Daily Management Review

FCA Thinking About Mexico For Its Ram Pickups To Rival Ford And GM Trucks


Fiat Chrysler Automobiles hopes to trigger a sustained demand for its revamped Ram 1500 full-size trucks after the addition of a number of features. The auto maker said that such features on the truck would include placement of a 12-inch touch screens on the dashboard and arming the truck with large packs of batteries and electric motors so hat drivers are able to adjust speed and gears and save on fuel.
This decision has also reportedly forced the company’s CEO Mike Manley to reconsider the announced decision of stopping production of the vehicles at its factory in Saltillo, Mexico. This decision was announced by the company in January this year. The company plans to make use of its another plant in Warren, Michigan, US, together with its Mexican factory, to manufacture other Ram models as well as create enough capacity for the production of more truck as the company plans to compete with Ford Motor Co.'s F series and General Motors' Chevrolet Silverado.
"We need to get ourselves into second" place, Manley told the Reuters in an exclusive interview. "Frankly, I don't care which of the two I take share from."

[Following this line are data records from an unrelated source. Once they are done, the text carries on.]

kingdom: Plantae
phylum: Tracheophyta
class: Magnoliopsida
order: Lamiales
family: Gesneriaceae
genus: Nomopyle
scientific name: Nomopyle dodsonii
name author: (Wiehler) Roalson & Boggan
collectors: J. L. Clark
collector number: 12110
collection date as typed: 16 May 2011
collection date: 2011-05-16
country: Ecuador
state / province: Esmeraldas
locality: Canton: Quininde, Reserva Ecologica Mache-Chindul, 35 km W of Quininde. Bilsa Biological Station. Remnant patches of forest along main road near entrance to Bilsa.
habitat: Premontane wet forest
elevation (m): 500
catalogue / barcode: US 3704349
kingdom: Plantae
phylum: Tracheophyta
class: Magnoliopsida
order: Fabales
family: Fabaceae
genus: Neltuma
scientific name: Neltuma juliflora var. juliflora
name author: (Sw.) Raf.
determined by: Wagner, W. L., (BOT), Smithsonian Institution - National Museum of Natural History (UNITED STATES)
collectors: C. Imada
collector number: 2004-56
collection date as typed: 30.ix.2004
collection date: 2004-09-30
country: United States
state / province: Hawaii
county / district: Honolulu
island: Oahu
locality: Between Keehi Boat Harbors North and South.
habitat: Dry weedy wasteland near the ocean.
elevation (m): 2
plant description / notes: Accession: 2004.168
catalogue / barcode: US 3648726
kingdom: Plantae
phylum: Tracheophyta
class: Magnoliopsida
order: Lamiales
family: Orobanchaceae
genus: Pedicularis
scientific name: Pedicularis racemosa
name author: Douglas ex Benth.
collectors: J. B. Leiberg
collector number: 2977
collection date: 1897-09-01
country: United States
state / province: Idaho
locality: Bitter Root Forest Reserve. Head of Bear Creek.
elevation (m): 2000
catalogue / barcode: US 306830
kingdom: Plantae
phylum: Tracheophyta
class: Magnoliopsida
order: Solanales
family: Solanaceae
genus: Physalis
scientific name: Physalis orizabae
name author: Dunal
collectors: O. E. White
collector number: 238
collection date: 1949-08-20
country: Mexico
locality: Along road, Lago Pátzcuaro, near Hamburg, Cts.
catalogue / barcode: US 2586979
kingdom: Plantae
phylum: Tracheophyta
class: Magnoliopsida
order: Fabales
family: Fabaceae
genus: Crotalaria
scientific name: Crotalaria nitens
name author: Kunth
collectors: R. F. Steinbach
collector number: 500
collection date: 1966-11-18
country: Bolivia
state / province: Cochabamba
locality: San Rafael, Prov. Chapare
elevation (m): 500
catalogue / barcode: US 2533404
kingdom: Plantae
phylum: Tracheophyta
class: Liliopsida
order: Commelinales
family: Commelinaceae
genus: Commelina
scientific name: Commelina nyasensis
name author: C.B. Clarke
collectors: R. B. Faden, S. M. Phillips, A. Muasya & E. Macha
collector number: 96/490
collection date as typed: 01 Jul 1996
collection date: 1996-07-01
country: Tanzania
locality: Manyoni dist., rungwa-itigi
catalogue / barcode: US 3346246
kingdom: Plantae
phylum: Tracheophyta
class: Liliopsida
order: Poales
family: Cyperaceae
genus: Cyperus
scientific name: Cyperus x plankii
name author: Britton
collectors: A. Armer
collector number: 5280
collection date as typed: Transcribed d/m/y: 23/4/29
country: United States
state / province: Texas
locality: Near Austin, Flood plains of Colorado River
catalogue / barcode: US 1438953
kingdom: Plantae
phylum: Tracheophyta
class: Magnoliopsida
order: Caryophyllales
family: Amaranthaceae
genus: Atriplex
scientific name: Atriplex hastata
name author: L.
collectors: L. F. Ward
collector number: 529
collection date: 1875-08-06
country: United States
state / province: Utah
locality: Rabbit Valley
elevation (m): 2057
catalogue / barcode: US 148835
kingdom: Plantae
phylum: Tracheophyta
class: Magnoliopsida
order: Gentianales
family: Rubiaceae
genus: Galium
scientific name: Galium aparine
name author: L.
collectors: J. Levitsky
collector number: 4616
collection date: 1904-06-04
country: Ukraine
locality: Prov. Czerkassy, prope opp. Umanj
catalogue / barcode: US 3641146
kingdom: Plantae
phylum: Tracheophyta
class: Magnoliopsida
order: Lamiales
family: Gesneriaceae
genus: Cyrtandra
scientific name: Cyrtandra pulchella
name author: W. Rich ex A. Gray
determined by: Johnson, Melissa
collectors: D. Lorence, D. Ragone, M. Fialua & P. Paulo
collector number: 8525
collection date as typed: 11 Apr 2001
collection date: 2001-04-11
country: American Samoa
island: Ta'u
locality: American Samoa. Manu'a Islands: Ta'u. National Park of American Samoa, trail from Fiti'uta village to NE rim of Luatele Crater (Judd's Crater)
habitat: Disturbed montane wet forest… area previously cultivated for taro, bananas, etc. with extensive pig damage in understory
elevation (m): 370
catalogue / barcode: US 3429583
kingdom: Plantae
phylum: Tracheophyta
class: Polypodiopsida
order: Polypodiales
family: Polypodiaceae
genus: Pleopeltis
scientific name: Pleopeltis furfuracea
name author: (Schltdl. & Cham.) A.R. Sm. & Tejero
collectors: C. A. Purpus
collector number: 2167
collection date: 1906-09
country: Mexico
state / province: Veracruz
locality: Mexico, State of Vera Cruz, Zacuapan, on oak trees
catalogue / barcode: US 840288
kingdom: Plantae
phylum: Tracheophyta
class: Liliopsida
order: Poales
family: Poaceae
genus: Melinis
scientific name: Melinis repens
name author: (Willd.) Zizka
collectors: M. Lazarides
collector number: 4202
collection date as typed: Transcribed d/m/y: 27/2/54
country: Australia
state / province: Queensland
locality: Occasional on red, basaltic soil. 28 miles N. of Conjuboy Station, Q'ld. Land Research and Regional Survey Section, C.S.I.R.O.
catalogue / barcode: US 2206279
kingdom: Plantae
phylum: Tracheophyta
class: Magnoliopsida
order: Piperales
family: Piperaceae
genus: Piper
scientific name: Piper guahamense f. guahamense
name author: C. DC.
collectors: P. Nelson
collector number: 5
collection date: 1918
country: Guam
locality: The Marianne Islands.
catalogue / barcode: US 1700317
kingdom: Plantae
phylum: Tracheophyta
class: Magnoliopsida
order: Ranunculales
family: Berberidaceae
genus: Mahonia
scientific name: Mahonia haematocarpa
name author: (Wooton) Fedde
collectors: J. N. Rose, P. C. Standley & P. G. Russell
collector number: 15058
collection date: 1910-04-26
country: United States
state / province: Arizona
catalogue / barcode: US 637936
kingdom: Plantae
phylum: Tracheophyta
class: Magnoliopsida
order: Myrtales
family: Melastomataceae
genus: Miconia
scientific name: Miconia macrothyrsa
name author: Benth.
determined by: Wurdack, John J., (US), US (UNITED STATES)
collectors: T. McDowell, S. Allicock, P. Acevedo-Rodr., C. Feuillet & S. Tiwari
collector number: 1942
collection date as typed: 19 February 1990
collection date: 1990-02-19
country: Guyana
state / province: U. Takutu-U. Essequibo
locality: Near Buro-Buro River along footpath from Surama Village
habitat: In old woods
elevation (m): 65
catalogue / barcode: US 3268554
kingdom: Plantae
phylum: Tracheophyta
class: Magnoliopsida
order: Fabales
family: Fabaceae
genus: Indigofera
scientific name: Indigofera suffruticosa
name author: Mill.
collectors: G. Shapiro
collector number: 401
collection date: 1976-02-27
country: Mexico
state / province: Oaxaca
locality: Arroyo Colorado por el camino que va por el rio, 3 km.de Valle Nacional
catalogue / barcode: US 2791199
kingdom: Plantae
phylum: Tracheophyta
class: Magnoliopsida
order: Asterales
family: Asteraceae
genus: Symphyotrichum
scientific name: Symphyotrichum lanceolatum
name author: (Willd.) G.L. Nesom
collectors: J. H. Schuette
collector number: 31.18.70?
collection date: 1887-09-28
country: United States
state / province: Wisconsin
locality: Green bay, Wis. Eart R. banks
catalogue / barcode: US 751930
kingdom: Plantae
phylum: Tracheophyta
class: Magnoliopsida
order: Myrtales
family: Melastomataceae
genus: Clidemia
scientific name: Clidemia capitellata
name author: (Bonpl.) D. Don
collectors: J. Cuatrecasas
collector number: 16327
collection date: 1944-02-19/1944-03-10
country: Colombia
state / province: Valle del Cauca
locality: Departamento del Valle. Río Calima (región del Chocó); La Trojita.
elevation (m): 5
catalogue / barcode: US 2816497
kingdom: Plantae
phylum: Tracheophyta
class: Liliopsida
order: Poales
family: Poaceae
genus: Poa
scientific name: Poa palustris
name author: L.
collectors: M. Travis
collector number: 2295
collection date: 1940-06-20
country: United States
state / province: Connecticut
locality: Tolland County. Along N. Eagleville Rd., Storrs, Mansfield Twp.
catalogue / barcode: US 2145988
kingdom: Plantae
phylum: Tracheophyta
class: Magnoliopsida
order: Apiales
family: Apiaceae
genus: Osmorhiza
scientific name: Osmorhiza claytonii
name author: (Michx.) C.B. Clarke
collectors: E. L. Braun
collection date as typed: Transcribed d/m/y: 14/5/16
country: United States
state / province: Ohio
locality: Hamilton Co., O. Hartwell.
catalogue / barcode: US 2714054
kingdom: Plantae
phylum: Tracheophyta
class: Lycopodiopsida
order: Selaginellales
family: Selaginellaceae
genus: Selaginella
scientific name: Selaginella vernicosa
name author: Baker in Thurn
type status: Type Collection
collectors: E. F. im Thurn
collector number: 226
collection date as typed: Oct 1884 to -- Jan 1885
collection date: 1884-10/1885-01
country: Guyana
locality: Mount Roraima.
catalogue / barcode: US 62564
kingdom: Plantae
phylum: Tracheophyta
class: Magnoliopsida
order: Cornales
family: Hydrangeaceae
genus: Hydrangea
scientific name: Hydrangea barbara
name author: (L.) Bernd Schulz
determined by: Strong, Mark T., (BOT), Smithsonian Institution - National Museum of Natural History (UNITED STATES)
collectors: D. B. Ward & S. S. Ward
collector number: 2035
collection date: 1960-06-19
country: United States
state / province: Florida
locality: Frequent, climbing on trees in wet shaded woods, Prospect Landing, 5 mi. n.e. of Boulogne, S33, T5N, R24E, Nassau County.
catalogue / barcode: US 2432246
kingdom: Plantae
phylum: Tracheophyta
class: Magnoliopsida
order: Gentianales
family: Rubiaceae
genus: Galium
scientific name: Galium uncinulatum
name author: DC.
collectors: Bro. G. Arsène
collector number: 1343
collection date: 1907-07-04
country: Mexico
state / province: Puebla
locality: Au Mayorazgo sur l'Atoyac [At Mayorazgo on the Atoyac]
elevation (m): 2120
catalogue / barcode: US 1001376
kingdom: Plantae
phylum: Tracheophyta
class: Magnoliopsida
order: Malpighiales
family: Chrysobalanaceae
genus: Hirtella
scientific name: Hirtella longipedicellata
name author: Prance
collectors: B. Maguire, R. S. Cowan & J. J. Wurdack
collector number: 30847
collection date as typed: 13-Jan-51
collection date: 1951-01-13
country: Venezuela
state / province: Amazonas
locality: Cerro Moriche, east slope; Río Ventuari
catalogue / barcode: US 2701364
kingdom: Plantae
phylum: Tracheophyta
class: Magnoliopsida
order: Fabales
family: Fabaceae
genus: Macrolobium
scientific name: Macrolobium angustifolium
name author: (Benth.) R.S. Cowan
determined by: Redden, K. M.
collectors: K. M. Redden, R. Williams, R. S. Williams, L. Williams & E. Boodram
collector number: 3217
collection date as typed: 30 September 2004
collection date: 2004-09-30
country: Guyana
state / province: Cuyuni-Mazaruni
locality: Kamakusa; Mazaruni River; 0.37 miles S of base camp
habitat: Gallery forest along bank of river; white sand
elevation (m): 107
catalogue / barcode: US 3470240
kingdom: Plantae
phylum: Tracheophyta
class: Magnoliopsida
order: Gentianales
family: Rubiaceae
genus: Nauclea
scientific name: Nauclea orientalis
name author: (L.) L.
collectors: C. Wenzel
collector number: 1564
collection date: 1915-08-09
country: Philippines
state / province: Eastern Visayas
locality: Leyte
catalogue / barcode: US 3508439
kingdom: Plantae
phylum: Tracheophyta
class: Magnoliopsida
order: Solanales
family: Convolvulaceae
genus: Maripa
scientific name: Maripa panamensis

Fiat Chrysler had said that said Saltillo would be "repurposed to produce future commercial vehicles" even at the time when threats of imposing a 25 percent tariff on Mexican-made pickup trucks were being issued by US President Donald Trump earlier this year.
The possibility of the company shifting the production of its heavy-duty pickup trucks to Saltillo had been raised in 2017 by Marchionne. The decision would have been influenced by U.S. tax and trade policy, the company had said.
But now the scenario has changed because there is no more any restriction or ceiling on the export of pickups top the US from Mexico as the two countries – together with Canada, now are party to a tentative trade agreement. However, the Mexican made vehicles would have to conform to the requirements of sourcing of parts for the pickups.
"With a combination of Warren and Mexico building what we call the classic truck, we have enough production to increase output next year if it's required," Manley said.
"In my opinion it will be required. We are gaining share. Obviously I am looking for that to continue, but it's an incredibly competitive segment," he added.
The North American business of the automaker is signified by the Ram and Jeep brands. This region accounted for almost 85 per cent of the pre tax profits of the company in the second quarter which helped the company to offset some of the slackness in its business in Europe and in China.
According to industry data, pickups account for the single biggest portion of the profits of the three Detroit based global automotive companies and therefore every company is eyeing a greater share of the market.